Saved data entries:

◇ ◇ ◇

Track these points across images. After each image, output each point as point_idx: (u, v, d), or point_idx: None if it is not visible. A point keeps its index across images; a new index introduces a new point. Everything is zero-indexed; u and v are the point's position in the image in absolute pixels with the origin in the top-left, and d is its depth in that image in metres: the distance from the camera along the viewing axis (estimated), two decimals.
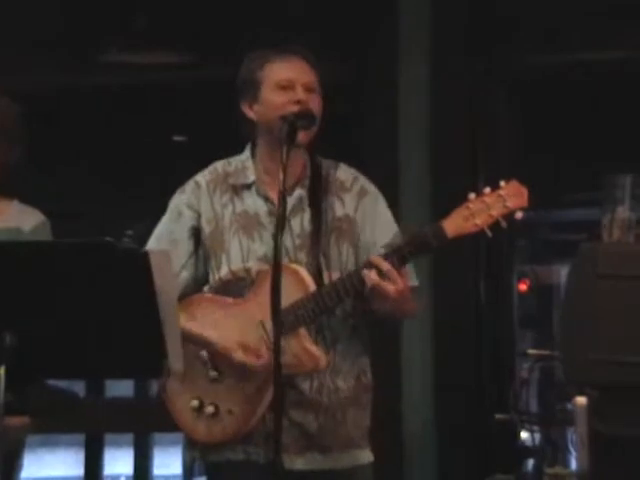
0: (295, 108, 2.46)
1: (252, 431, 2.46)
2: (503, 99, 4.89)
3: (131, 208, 7.49)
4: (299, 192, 2.52)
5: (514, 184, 2.33)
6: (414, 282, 2.53)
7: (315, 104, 2.50)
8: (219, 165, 2.62)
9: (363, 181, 2.58)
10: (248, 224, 2.52)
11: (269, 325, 2.38)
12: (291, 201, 2.50)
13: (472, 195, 2.34)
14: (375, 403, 2.64)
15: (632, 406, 2.54)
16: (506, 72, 4.92)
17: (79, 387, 5.25)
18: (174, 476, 11.91)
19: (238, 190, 2.54)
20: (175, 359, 2.19)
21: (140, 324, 2.16)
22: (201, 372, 2.50)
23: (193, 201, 2.58)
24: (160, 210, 2.72)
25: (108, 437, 5.61)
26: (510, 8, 4.62)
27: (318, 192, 2.52)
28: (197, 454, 2.57)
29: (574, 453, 3.33)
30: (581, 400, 2.78)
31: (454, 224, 2.33)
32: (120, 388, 5.65)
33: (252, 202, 2.53)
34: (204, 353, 2.50)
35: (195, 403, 2.50)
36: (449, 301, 4.28)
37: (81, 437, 5.53)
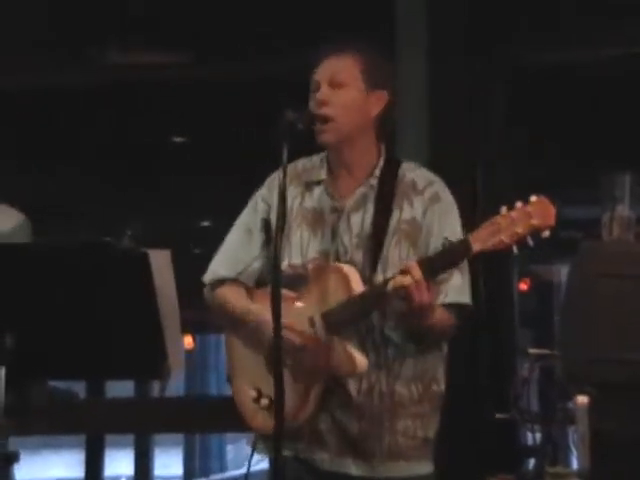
0: (316, 111, 2.45)
1: (302, 427, 2.45)
2: (502, 98, 4.89)
3: (130, 208, 7.50)
4: (363, 190, 2.51)
5: (543, 201, 2.29)
6: (462, 299, 2.47)
7: (337, 99, 2.46)
8: (300, 161, 2.62)
9: (438, 187, 2.53)
10: (313, 219, 2.53)
11: (318, 322, 2.41)
12: (353, 198, 2.50)
13: (503, 209, 2.30)
14: None
15: (632, 404, 2.54)
16: (506, 72, 4.92)
17: (80, 388, 5.25)
18: (174, 477, 11.95)
19: (310, 186, 2.55)
20: (175, 359, 2.19)
21: (140, 324, 2.16)
22: (260, 363, 2.50)
23: (267, 194, 2.59)
24: (159, 209, 2.72)
25: (109, 438, 5.61)
26: (510, 8, 4.62)
27: (387, 191, 2.49)
28: (261, 449, 2.54)
29: (575, 452, 3.33)
30: (582, 399, 2.77)
31: (480, 238, 2.30)
32: (121, 389, 5.64)
33: (319, 198, 2.54)
34: (265, 344, 2.47)
35: (253, 393, 2.50)
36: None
37: (82, 438, 5.53)
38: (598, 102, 5.49)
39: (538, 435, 3.90)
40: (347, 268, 2.44)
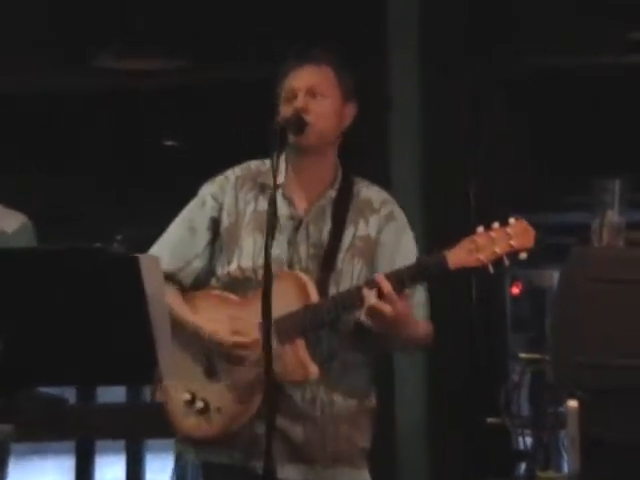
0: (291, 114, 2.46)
1: (238, 434, 2.45)
2: (499, 100, 4.90)
3: (121, 212, 7.48)
4: (323, 202, 2.52)
5: (522, 224, 2.31)
6: (423, 313, 2.51)
7: (318, 108, 2.47)
8: (253, 163, 2.62)
9: (393, 207, 2.56)
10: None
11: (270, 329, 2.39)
12: (314, 209, 2.51)
13: (480, 229, 2.32)
14: None
15: (622, 409, 2.54)
16: (506, 72, 4.92)
17: (70, 393, 5.23)
18: None
19: (265, 189, 2.53)
20: (166, 364, 2.18)
21: (131, 329, 2.15)
22: (199, 368, 2.50)
23: (218, 193, 2.58)
24: (150, 214, 2.72)
25: (99, 443, 5.59)
26: (510, 8, 4.63)
27: (343, 206, 2.51)
28: (192, 455, 2.56)
29: (566, 456, 3.33)
30: (572, 403, 2.78)
31: (457, 256, 2.32)
32: (112, 394, 5.63)
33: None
34: (205, 349, 2.50)
35: (187, 397, 2.50)
36: (441, 304, 4.28)
37: (72, 444, 5.51)
38: (589, 108, 5.50)
39: (529, 439, 3.90)
40: (304, 277, 2.44)
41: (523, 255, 2.29)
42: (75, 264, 2.13)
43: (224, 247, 2.54)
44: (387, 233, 2.51)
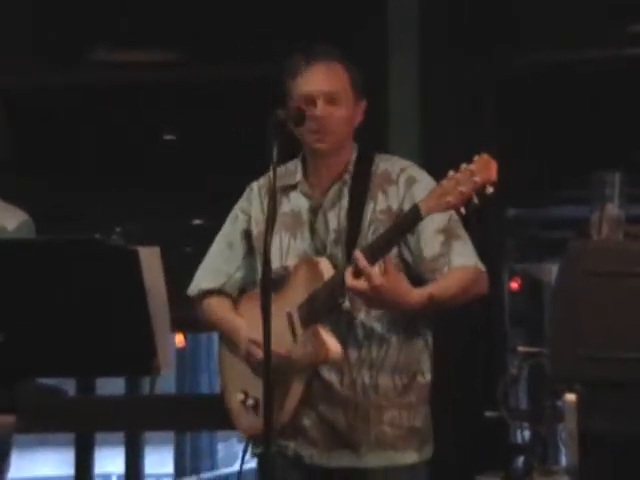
0: (313, 125, 2.49)
1: (286, 425, 2.47)
2: (493, 95, 4.90)
3: (120, 206, 7.49)
4: (337, 186, 2.55)
5: (483, 158, 2.28)
6: (467, 262, 2.47)
7: (337, 115, 2.51)
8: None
9: (412, 170, 2.56)
10: (292, 222, 2.57)
11: (295, 316, 2.46)
12: (329, 195, 2.55)
13: (450, 173, 2.31)
14: None
15: (620, 402, 2.55)
16: (506, 71, 4.93)
17: (69, 385, 5.24)
18: (166, 475, 11.94)
19: (286, 191, 2.60)
20: (165, 356, 2.19)
21: (130, 321, 2.16)
22: (248, 368, 2.56)
23: (245, 205, 2.67)
24: (149, 208, 2.74)
25: (99, 436, 5.60)
26: (510, 8, 4.63)
27: (359, 185, 2.53)
28: (252, 449, 2.60)
29: (564, 450, 3.34)
30: (570, 397, 2.78)
31: (428, 204, 2.31)
32: (111, 386, 5.64)
33: (296, 201, 2.59)
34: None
35: (241, 396, 2.56)
36: None
37: (71, 436, 5.52)
38: (588, 101, 5.50)
39: (527, 433, 3.91)
40: (319, 260, 2.47)
41: (490, 189, 2.26)
42: (74, 255, 2.14)
43: (258, 254, 2.60)
44: (410, 198, 2.48)
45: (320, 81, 2.51)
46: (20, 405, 2.66)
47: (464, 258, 2.48)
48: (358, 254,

◇ ◇ ◇

TASK OBJECTIVE: Pictures are to be left out; please print the rest of the records above word for word.

TASK SOLUTION:
Track these points across images. After each image, output each point as point_idx: (u, v, d), or point_idx: None if it is not visible. A point keeps its index across images; a new index introduces a new point. Everything is zero-indexed; u and v are the point's position in the image in absolute pixels with the origin in the top-left, and d is its depth in that image in metres: the distance from the camera along the viewing axis (estimated), two decimals.
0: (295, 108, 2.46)
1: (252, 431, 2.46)
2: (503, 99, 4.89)
3: (131, 208, 7.49)
4: (299, 192, 2.52)
5: (514, 184, 2.33)
6: (414, 282, 2.53)
7: (315, 104, 2.50)
8: (219, 165, 2.62)
9: (363, 181, 2.58)
10: (248, 224, 2.52)
11: (269, 325, 2.38)
12: (291, 201, 2.50)
13: (472, 195, 2.34)
14: (375, 403, 2.64)
15: (632, 406, 2.54)
16: (506, 72, 4.92)
17: (79, 387, 5.25)
18: (174, 476, 11.91)
19: (238, 190, 2.54)
20: (175, 359, 2.19)
21: (140, 324, 2.16)
22: (201, 372, 2.50)
23: (193, 201, 2.58)
24: (160, 210, 2.72)
25: (108, 437, 5.61)
26: (510, 8, 4.62)
27: (318, 192, 2.52)
28: (197, 454, 2.57)
29: (574, 453, 3.33)
30: (581, 400, 2.78)
31: (454, 224, 2.33)
32: (120, 388, 5.65)
33: (252, 202, 2.53)
34: (204, 353, 2.50)
35: (195, 403, 2.50)
36: (449, 301, 4.28)
37: (81, 437, 5.53)
0: (316, 111, 2.45)
1: (302, 427, 2.45)
2: (502, 98, 4.89)
3: (130, 208, 7.50)
4: (363, 190, 2.51)
5: (543, 201, 2.29)
6: (462, 299, 2.47)
7: (337, 99, 2.46)
8: (300, 161, 2.62)
9: (438, 187, 2.53)
10: (313, 219, 2.53)
11: (318, 322, 2.41)
12: (353, 198, 2.50)
13: (503, 209, 2.30)
14: None
15: (632, 404, 2.54)
16: (506, 72, 4.92)
17: (80, 388, 5.25)
18: (174, 477, 11.95)
19: (310, 186, 2.55)
20: (175, 359, 2.19)
21: (140, 324, 2.16)
22: (260, 363, 2.50)
23: (267, 194, 2.59)
24: (159, 209, 2.72)
25: (109, 438, 5.61)
26: (510, 8, 4.62)
27: (387, 191, 2.49)
28: (261, 449, 2.54)
29: (575, 452, 3.33)
30: (582, 399, 2.77)
31: (480, 238, 2.30)
32: (121, 389, 5.64)
33: (319, 198, 2.54)
34: (265, 344, 2.47)
35: (253, 393, 2.50)
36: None
37: (82, 438, 5.53)
38: (598, 102, 5.49)
39: (538, 435, 3.90)
40: (347, 268, 2.44)
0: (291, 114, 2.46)
1: (238, 434, 2.45)
2: (499, 100, 4.90)
3: (121, 212, 7.48)
4: (323, 202, 2.52)
5: (522, 224, 2.31)
6: (423, 313, 2.51)
7: (318, 108, 2.47)
8: (253, 163, 2.62)
9: (393, 207, 2.56)
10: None
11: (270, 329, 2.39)
12: (314, 209, 2.51)
13: (480, 229, 2.32)
14: None
15: (622, 409, 2.54)
16: (506, 72, 4.92)
17: (70, 393, 5.23)
18: None
19: (265, 189, 2.53)
20: (166, 364, 2.18)
21: (131, 329, 2.15)
22: (199, 368, 2.50)
23: (218, 193, 2.58)
24: (150, 214, 2.72)
25: (99, 443, 5.59)
26: (510, 8, 4.63)
27: (343, 206, 2.51)
28: (192, 455, 2.56)
29: (566, 456, 3.33)
30: (572, 403, 2.78)
31: (457, 256, 2.32)
32: (112, 394, 5.63)
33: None
34: (205, 349, 2.50)
35: (187, 397, 2.50)
36: (441, 304, 4.28)
37: (72, 444, 5.51)
38: (589, 108, 5.50)
39: (529, 439, 3.90)
40: (304, 277, 2.44)
41: (523, 255, 2.29)
42: (75, 264, 2.13)
43: (224, 247, 2.54)
44: (387, 233, 2.51)
0: (313, 125, 2.49)
1: (286, 425, 2.47)
2: (493, 95, 4.90)
3: (120, 206, 7.49)
4: (337, 186, 2.55)
5: (483, 158, 2.28)
6: (467, 262, 2.47)
7: (337, 115, 2.51)
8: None
9: (412, 170, 2.56)
10: (292, 222, 2.57)
11: (295, 316, 2.46)
12: (329, 195, 2.55)
13: (450, 173, 2.31)
14: None
15: (620, 402, 2.55)
16: (506, 71, 4.93)
17: (69, 385, 5.24)
18: (166, 475, 11.94)
19: (286, 191, 2.60)
20: (165, 356, 2.19)
21: (130, 321, 2.16)
22: (248, 368, 2.56)
23: (245, 205, 2.67)
24: (149, 208, 2.74)
25: (99, 436, 5.60)
26: (510, 8, 4.63)
27: (359, 185, 2.53)
28: (252, 449, 2.60)
29: (564, 450, 3.34)
30: (570, 397, 2.78)
31: (428, 204, 2.31)
32: (111, 386, 5.64)
33: (296, 201, 2.59)
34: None
35: (241, 396, 2.56)
36: None
37: (71, 436, 5.52)
38: (588, 101, 5.50)
39: (527, 433, 3.91)
40: (319, 260, 2.47)
41: (490, 189, 2.26)
42: (74, 255, 2.14)
43: (258, 254, 2.60)
44: (410, 198, 2.48)
45: (320, 81, 2.51)
46: (20, 405, 2.66)
47: (464, 258, 2.48)
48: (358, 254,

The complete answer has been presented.